No, we are not returning to @BPGlobalPR and its efforts to keep the BP/Deepwater Horizon/Haliburton disaster at the forefront of our minds and our punchlines. BP is doing a fair job on its own. Most recently, The Wall Street Journal got hold of the BP’s own internal newsletter “Planet BP” and its efforts to spin the spill as something of a lifeline for the non-fishing sector of the economy: “Much of the region’s [nonfishing boat] businesses — particularly the hotels — have been prospering because so many people have come here from BP and other oil emergency response teams,” another report says. Indeed, one tourist official in a local town makes it clear that “BP has always been a very great partner of ours here…We have always valued the business that BP sent us.” So far so good for them…
Nevertheless, shares of BP have dropped below $30 for the first time since the mid 1990s on fears that the company will continue to hemorrhage funds in the corporation’s ongoing political battle with the Obama Administration. The corporation also has put Bob Dudley, one of its highest-ranking American officers, in charge of the PR effort in the hopes of muffling the outcry against CEO Tony Hayward (last seen enjoying afternoons at the races). Mr. Dudley served as the BP point man in its struggles against Putin’s Russian government in the mid-2000s. The Obama Administration should seem like AA baseball in comparison.

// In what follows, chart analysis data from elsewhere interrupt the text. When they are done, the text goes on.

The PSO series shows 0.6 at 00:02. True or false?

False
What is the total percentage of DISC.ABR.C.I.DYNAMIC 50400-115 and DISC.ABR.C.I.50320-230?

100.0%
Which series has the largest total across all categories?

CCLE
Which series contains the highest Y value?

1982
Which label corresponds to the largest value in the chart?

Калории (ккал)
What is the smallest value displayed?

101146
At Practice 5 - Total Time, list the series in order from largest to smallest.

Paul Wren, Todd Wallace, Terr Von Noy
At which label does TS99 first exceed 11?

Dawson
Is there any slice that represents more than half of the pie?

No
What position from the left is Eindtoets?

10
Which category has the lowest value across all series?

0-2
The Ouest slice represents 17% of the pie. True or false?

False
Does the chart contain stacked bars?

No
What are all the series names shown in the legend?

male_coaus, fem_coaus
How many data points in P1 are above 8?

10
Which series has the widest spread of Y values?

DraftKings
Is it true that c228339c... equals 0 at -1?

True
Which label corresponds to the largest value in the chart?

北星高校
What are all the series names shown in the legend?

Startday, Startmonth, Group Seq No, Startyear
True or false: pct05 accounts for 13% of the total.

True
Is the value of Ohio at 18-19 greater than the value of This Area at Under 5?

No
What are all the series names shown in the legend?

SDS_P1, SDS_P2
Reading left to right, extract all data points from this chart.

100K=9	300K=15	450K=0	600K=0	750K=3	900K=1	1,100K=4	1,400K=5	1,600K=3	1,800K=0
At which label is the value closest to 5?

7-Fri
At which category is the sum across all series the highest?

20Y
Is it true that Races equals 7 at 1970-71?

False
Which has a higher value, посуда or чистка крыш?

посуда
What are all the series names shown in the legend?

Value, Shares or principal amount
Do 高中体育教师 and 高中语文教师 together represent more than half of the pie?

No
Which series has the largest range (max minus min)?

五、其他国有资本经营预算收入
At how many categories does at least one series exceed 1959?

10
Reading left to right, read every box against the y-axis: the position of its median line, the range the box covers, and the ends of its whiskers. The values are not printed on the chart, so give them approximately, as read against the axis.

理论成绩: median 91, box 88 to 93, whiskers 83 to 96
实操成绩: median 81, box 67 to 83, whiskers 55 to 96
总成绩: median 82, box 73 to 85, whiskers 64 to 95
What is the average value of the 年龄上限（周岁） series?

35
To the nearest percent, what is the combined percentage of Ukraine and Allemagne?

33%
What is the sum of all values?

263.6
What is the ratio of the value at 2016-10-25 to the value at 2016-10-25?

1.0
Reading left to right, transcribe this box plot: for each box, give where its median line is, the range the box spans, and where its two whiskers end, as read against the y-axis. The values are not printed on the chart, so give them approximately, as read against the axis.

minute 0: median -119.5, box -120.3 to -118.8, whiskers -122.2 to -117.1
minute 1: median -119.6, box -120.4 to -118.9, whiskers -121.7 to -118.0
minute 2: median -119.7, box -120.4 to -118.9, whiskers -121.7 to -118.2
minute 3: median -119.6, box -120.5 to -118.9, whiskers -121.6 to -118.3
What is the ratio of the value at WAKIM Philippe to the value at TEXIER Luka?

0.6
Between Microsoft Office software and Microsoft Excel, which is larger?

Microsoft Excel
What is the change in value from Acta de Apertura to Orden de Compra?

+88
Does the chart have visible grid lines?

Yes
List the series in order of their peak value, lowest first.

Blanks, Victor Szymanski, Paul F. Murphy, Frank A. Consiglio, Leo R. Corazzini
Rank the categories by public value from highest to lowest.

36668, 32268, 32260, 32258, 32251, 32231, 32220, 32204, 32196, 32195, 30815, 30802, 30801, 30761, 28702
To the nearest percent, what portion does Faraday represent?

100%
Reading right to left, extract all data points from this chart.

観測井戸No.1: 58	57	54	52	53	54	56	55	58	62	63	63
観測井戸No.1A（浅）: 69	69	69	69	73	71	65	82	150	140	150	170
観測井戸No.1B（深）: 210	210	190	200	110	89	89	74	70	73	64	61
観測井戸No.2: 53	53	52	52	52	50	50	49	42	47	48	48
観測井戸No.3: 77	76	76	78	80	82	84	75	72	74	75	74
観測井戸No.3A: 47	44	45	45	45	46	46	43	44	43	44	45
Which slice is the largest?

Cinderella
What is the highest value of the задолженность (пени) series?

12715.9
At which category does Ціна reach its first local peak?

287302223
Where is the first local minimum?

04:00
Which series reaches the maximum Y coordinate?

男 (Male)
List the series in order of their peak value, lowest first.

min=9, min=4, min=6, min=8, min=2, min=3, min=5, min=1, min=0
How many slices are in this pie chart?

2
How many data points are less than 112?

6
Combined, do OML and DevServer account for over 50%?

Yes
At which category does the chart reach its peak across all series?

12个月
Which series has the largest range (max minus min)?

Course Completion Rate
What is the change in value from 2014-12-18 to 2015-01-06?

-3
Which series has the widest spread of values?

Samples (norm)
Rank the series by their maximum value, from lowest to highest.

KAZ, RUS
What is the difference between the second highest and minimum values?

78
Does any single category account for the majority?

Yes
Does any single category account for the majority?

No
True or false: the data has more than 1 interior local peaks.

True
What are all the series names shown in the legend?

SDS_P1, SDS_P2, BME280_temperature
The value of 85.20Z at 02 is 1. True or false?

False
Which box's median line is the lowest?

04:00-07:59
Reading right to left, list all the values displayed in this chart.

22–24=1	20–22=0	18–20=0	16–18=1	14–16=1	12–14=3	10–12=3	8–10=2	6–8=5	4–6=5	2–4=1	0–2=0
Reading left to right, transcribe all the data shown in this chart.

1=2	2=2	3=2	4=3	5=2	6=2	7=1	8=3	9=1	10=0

If the work on the gulf shows any improvement, Mr. Dudley will likely want to work some magic to give BP credit, letting go of the last five weeks of problems, underestimations, and clumsy pronouncements from Hayward. But as the WSJ’s “The Source” also points out: “The company’s average production of 2.5 million barrels a day in liquids, would make it third in the Organization of Petroleum Exporting Countries if it were a government. Its sales and other operating revenues stood at $239.3 billion in 2009 — larger that the gross domestic product of Nigeria. And BP only has 80,000 mouths to feed.” The wealth gets spread only a bit more thickly among the BP elite than the oil sludge among the gulf waters.